La dieta mediterranea ti fa vivere più a lungo, protegge mente e cuore

L’elisir di lunga vita passa anche dalla tavola. La dieta mediterranea, se seguita correttamente, aiuta a prevenire malattie neurodegenerative, cardiovascolari e obesità. In chi la ignora invece, comporta una maggiore insulino-resistenza, responsabile dell’insorgenza del diabete e dei danni al fegato. I dati del ‘Bloomberg Global Health Index’ che vede l’Italia prima nella classifica dei Paesi ‘più in salute’ a livello mondiale e con maggiore aspettativa di vita confermano quello che la scienza ormai certifica e ripete da diversi anni: l’elisir dei residenti nel Bel Paese è la dieta mediterranea.

Consumo quotidiano di frutta e verdura di stagione, legumi e cereali, pesce, uova e olio di oliva, senza eccedere con carne e formaggi: questi gli elementi cardine della dieta nostrana, che favoriscono il consumo di acidi grassi monoinsaturi rispetto a quelli saturi e, allo stesso tempo, il consumo di nutrienti con proprietà anti-infiammatorie che aiutano a diminuire colesterolo “cattivo”, stress ossidativo e trigliceridi. Grazie a queste caratteristiche nel 2010 è diventato patrimonio Unesco perché ritenuta alleata della salute.

Molti, infatti, gli studi che ne hanno dimostrato il ruolo nella prevenzione di diverse malattie. Uno degli ultimi, pubblicato sull’International Journal of Cancer, ha rivelato che è un’ottima alleata nella prevenzione di una forma molto aggressiva di cancro al seno: un maxi-studio condotto su oltre 62 mila donne mostra che coloro che seguono fedelmente la tradizione mediterranea hanno un rischio inferiore del 40% di ammalarsi di cancro al seno ER-negativo, quello non dipendente dagli ormoni estrogeni.

Un altro trial, condotto presso la Deakin University, in Australia, ne ha invece dimostrato la funzione antidepressiva: ha coinvolto 67 pazienti con depressione da moderata a grave e osservato che in coloro che per 12 settimane avevano seguito una dieta mediterranea il livello di depressione era calato e in alcuni casi si era addirittura raggiunta la remissione. Uno, invece, condotto dai ricercatori dell’Ospedale Pediatrico Bambino Gesù e pubblicato sulla rivista Nutrition, si è concentrato sul ruolo protettivo nei confronti del fegato grasso, problema che in Italia riguarda circa il 15% dei bambini, percentuale che cresce fino all’80% tra i bambini obesi.

I ricercatori hanno esaminato 243 bambini obesi sottoponendoli a una serie di indagini: ne è emerso che chi aveva abitudini alimentari lontane da quelle indicate dalla dieta mediterranea, presentava più spesso fegato grasso e danni alle cellule del fegato più gravi (fibrosi), oltre che valori medi di insulino-resistenza molto più alti, uno dei meccanismi responsabili del diabete.
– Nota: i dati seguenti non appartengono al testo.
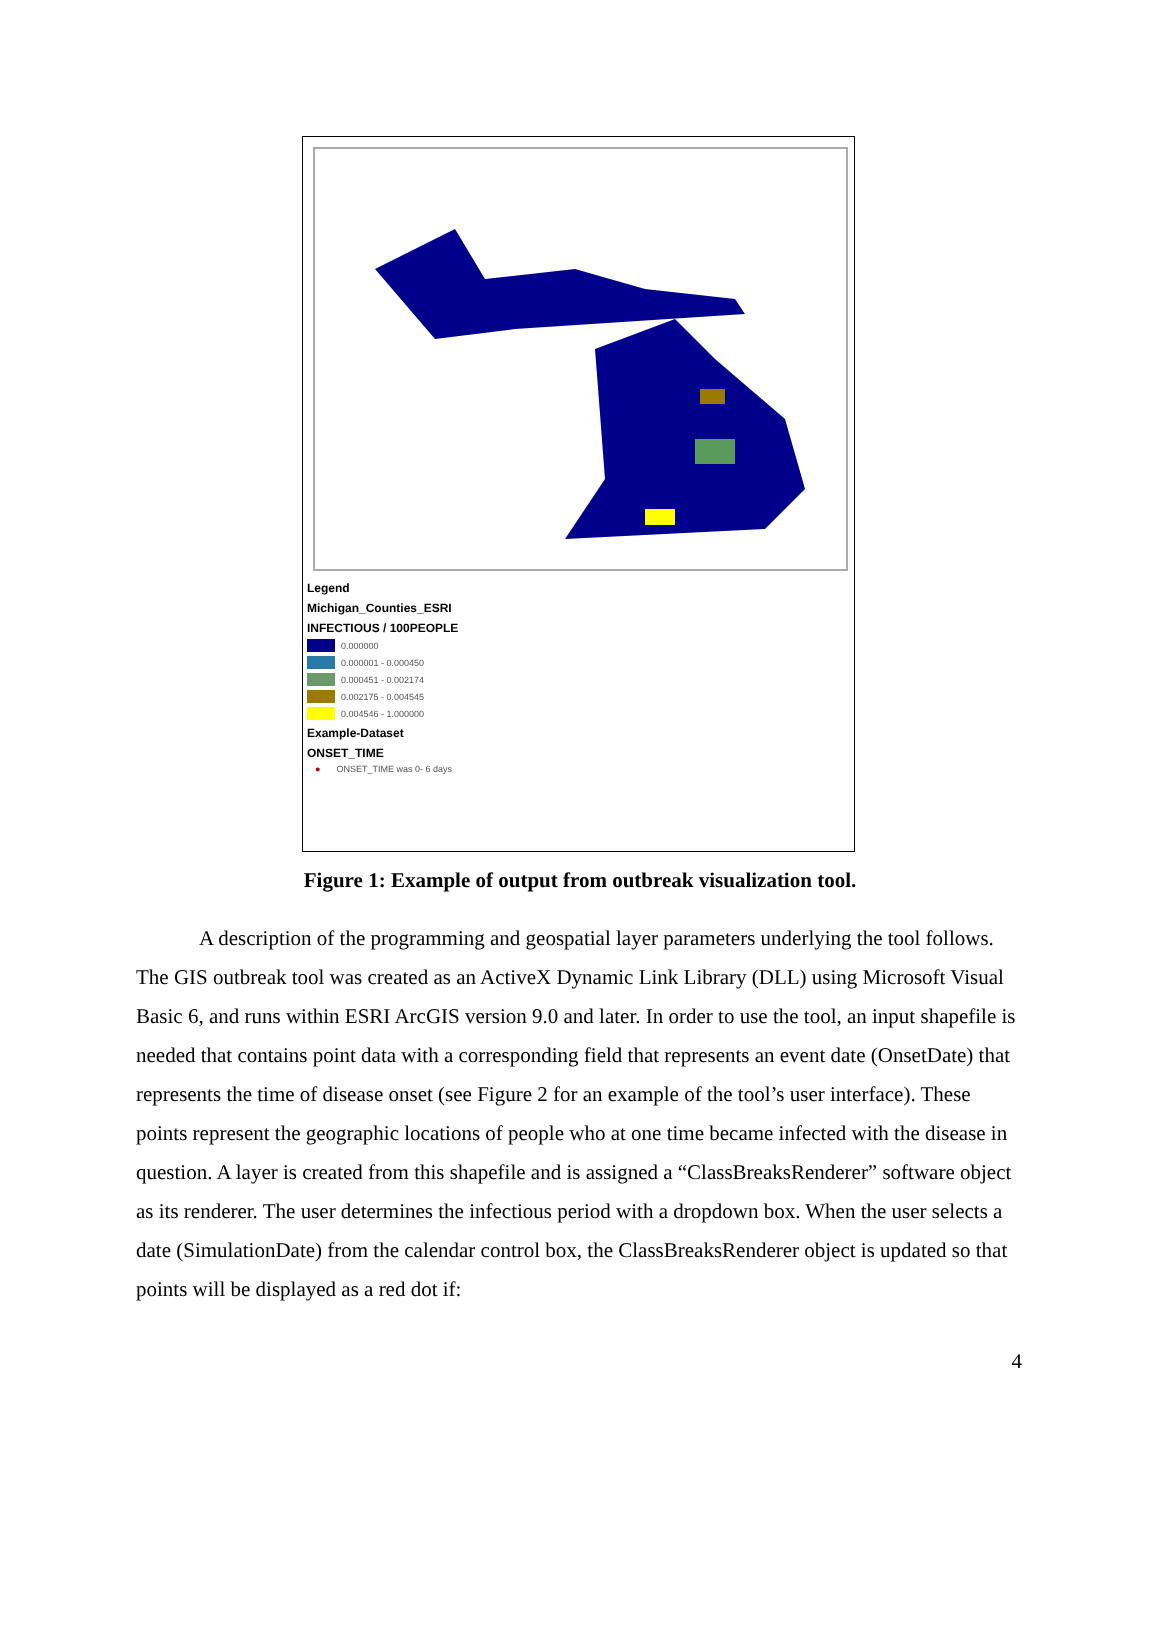Legend
Michigan_Counties_ESRI
INFECTIOUS / 100PEOPLE
0.000000
0.000001 - 0.000450
0.000451 - 0.002174
0.002175 - 0.004545
0.004546 - 1.000000
Example-Dataset
ONSET_TIME
● ONSET_TIME was 0- 6 days
Figure 1: Example of output from outbreak visualization tool.
A description of the programming and geospatial layer parameters underlying the tool follows. The GIS outbreak tool was created as an ActiveX Dynamic Link Library (DLL) using Microsoft Visual Basic 6, and runs within ESRI ArcGIS version 9.0 and later. In order to use the tool, an input shapefile is needed that contains point data with a corresponding field that represents an event date (OnsetDate) that represents the time of disease onset (see Figure 2 for an example of the tool’s user interface). These points represent the geographic locations of people who at one time became infected with the disease in question. A layer is created from this shapefile and is assigned a “ClassBreaksRenderer” software object as its renderer. The user determines the infectious period with a dropdown box. When the user selects a date (SimulationDate) from the calendar control box, the ClassBreaksRenderer object is updated so that points will be displayed as a red dot if:
4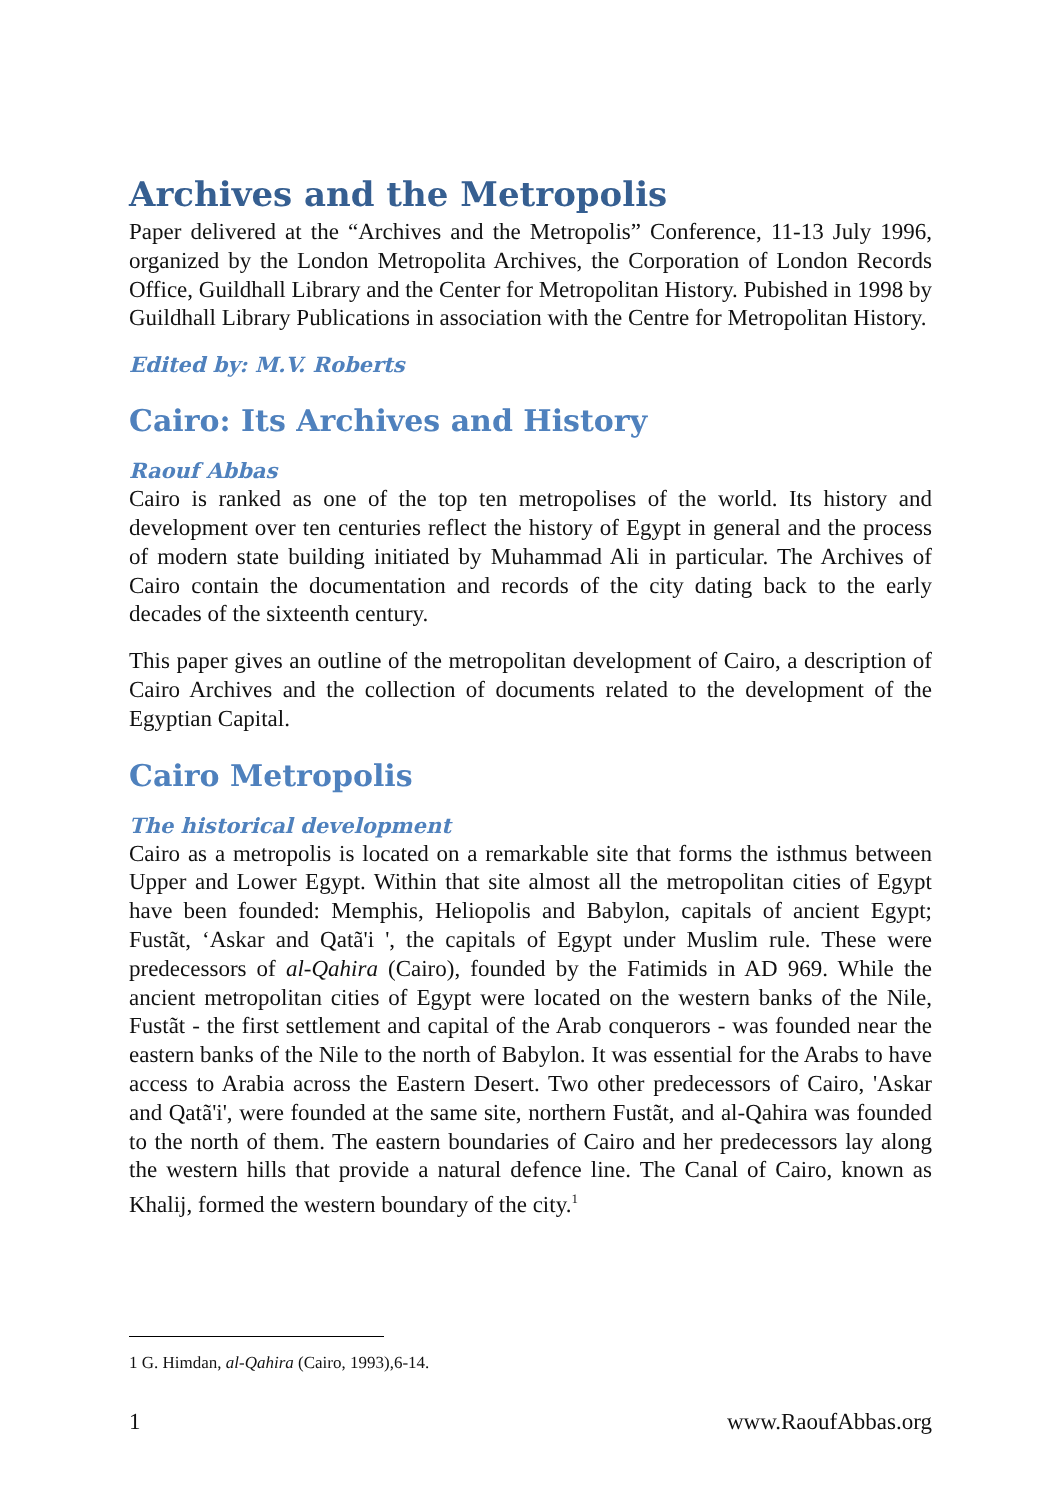Archives and the Metropolis
Paper delivered at the “Archives and the Metropolis” Conference, 11-13 July 1996, organized by the London Metropolita Archives, the Corporation of London Records Office, Guildhall Library and the Center for Metropolitan History. Pubished in 1998 by Guildhall Library Publications in association with the Centre for Metropolitan History.
Edited by: M.V. Roberts
Cairo: Its Archives and History
Raouf Abbas
Cairo is ranked as one of the top ten metropolises of the world. Its history and development over ten centuries reflect the history of Egypt in general and the process of modern state building initiated by Muhammad Ali in particular. The Archives of Cairo contain the documentation and records of the city dating back to the early decades of the sixteenth century.
This paper gives an outline of the metropolitan development of Cairo, a description of Cairo Archives and the collection of documents related to the development of the Egyptian Capital.
Cairo Metropolis
The historical development
Cairo as a metropolis is located on a remarkable site that forms the isthmus between Upper and Lower Egypt. Within that site almost all the metropolitan cities of Egypt have been founded: Memphis, Heliopolis and Babylon, capitals of ancient Egypt; Fustãt, ‘Askar and Qatã'i ', the capitals of Egypt under Muslim rule. These were predecessors of al-Qahira (Cairo), founded by the Fatimids in AD 969. While the ancient metropolitan cities of Egypt were located on the western banks of the Nile, Fustãt - the first settlement and capital of the Arab conquerors - was founded near the eastern banks of the Nile to the north of Babylon. It was essential for the Arabs to have access to Arabia across the Eastern Desert. Two other predecessors of Cairo, 'Askar and Qatã'i', were founded at the same site, northern Fustãt, and al-Qahira was founded to the north of them. The eastern boundaries of Cairo and her predecessors lay along the western hills that provide a natural defence line. The Canal of Cairo, known as Khalij, formed the western boundary of the city.<sup>1</sup>
1 G. Himdan, al-Qahira (Cairo, 1993),6-14.
1 www.RaoufAbbas.org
Le origini – Quella degli scienziati nordeuropei è solo l’ultima delle evidenze scientifiche legate alla dieta mediterranea. Il primo che si accorse delle straordinarie proprietà fu lo statunitense Ancel Keys. Nato nel 1904 a Colorado Spring, fu biologo, fisiologo e nutrizionista presso l’Università del Minnesota. Inviato al seguito delle truppe durante la Seconda guerra mondiale si occupò, per conto del Ministero, di un ampio programma sull’alimentazione. Durante il suo soggiorno italiano partecipò al primo “Convegno sull’Alimentazione” che si tenne a Roma nei primi anni ’50. Alla presenza dei massimi esperti, Keys rimase affascinato dal dato della bassa incidenza di patologie cardiovascolari e di disturbi gastrointestinali della regione Campania e dell’isola di Creta.

Per questa ragione fu il promotore del primo studio pilota volto a chiarire il mistero. Ad essere sottoposti alle analisi fu la popolazione di Nicotera, in Calabria. Pochi anni più tardi, più precisamente nel 1962, si trasferì a Pioppi, una frazione del comune di Pollica, nel Cilento. Pioppi divenne il quartier generale dei suoi studi. Dopo decenni di indagini giunse alla conclusione che l’alimentazione a base di pane, pasta, frutta, verdura, moltissimi legumi, olio extra-vergine di oliva, pesce e pochissima carne era la responsabile dello straordinario effetto benefico sulla popolazione locale.